In August 1936, he was one of a group of qualified and student medical workers who met to consider ways of providing medical aid to Spain. This led to the Spanish Medical Aid Committee. On 23rd August, the first unit left for Spain. The English hospital was set up in a farmhouse in Hesca, 18 kilometres behind the Aragon front. Saxton arrived there himself on 29th September.

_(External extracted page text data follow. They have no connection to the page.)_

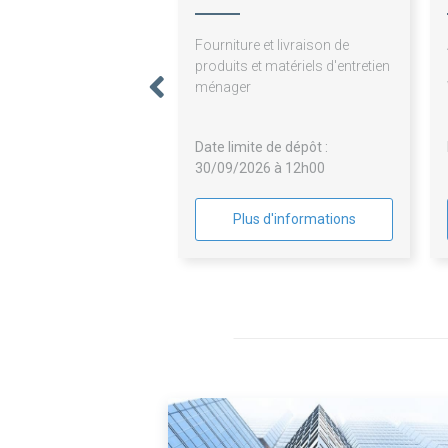
Fourniture et livraison de
produits et matériels d'entretien
ménager
Date limite de dépôt :
30/09/2026 à 12h00
Plus d'informations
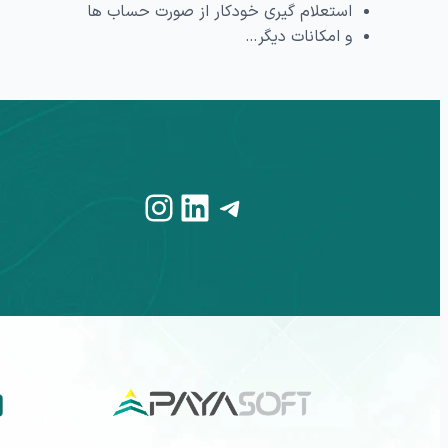
استعلام‌ گیری خودکار از صورت‌ حساب‌ ها
و امکانات دیگر…
Instagram
LinkedIn
Telegram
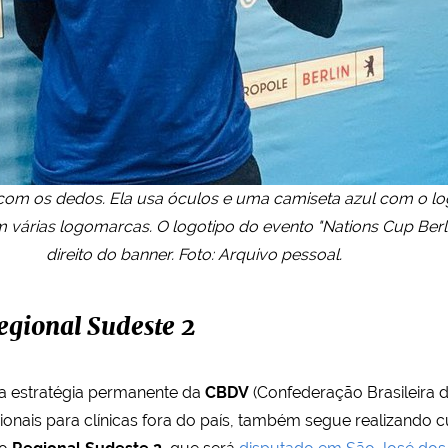
z com os dedos. Ela usa óculos e uma camiseta azul com o log
m várias logomarcas. O logotipo do evento "Nations Cup Berlin
direito do banner. Foto: Arquivo pessoal.
gional Sudeste 2
ma estratégia permanente da
CBDV
(Confederação Brasileira d
onais para clínicas fora do país, também segue realizando cu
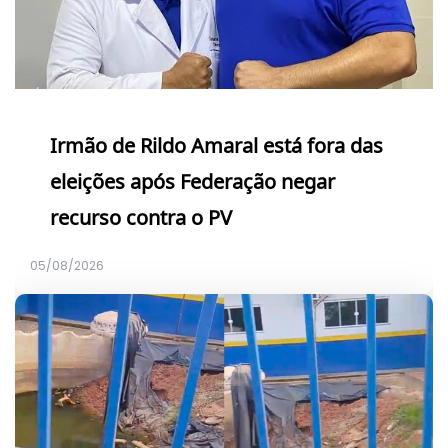
Irmão de Rildo Amaral está fora das
eleições após Federação negar
recurso contra o PV
05/08/2026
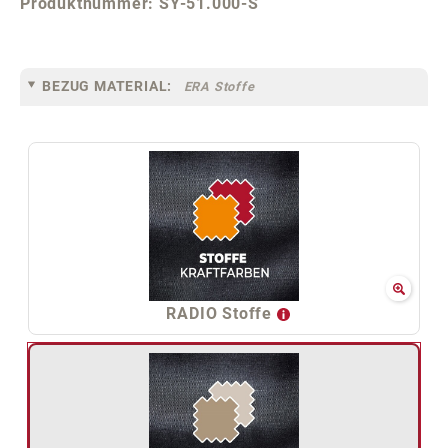
Produktnummer:
SY-51.000-S
BEZUG MATERIAL:
ERA Stoffe
RADIO Stoffe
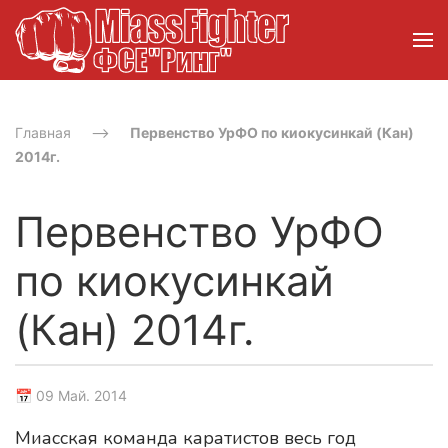
Главная
Первенство УрФО по киокусинкай (Кан)
2014г.
Первенство УрФО
по киокусинкай
(Кан) 2014г.
📅 09 Май. 2014
Миасская команда каратистов весь год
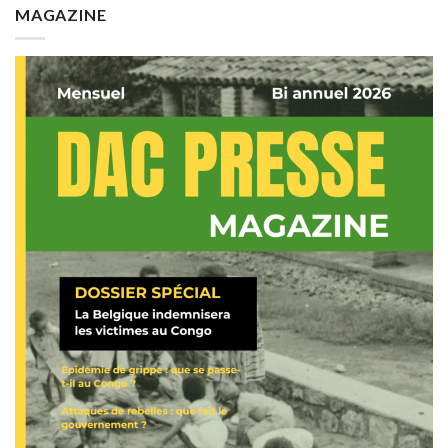
MAGAZINE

This hospital group later played a major role in the battle for Madrid. An improvised hospital was set up at a hotel up to February 1937. Ferocious fighting broke out around the fascist attempts to encircle the capital. With Dr Alexander Tudor-Hart and others, Saxton set up a field hospital in a country club, using the bar as a theatre and the furniture as operating tables. In the first five days, 700 wounded were treated.
Norman Bethune, the Canadian Communist who had pioneered blood transfusion in China for the Red Army arrived and he passed on many lessons. Saxton worked out new methods for blood transfusions and classified the bloods of donors. He played a significant role in the pioneering by the Republican forces in the use of forward field hospitals, backed up by mobile surgical hospitals.
In May 1937, he organised transfusion services in a hospital set up in a mountain ski station. Then back to a hospital just outside Madrid. Saxton’s transfusion services proved crucial during the July 1937 diversionary offensive at Brunete. 50,000 Republican troops smashed through the fascist lines and kept the resulting salient at the cost of 20,000 of them.
At yet another base, El Escorial, Saxton vainly treated Julian Bell, nephew of Virginia Woolf. In the autumn of 1937, Saxton was back at a hospital in the area he first been. By January 1938 he was at Teruel. He designed a mobile testing laboratory, fitted on the chassis of a bomb-damaged Ford ambulance.
During the three month offensive across the River Ebro during the summer of 1938, which aimed to link the two halves of fascist Spain, Saxton took his mobile transfusion unit to a hospital cave.
His work on transfusions was published in the Lancet and would inform the setting up of blood banks in wartime Britain.
In Spain, Saxton formed a relationship with a working class medical administrator, Rosaleen Ross (Smythe). On their return, Saxton appears to have failed to sufficiently combat snobbish family hostility towards her and she settled in Vancouver with another International Brigader.
Saxton was Assistant Medical Officer for Health, covering civil defence matters, for Brighton from 1939 to 1941. He rose to become a major in the Royal Army Medical Corps in Burma and was mentioned in despatches for bravery.
He practiced as a GP in the Brighton area after the war and married an actress. They moved to South Wales to work in medical practice with Tudor-Hart. In post war years, Saxton was active in CND and returned to Brighton on retirement.
Rosaleen and Reggie Saxton were re-united at the 1996 IB reunion. Two years later they went to live together in Canada. In 2001, Saxton took part in a reunion at the cave hospital in Spain. He and Rosaleen returned to Britain in 2002. Ever the campaigner, Saxton was fiercely against the Iraq war. He died on March 27th 2004 in Worthing, aged 92 years.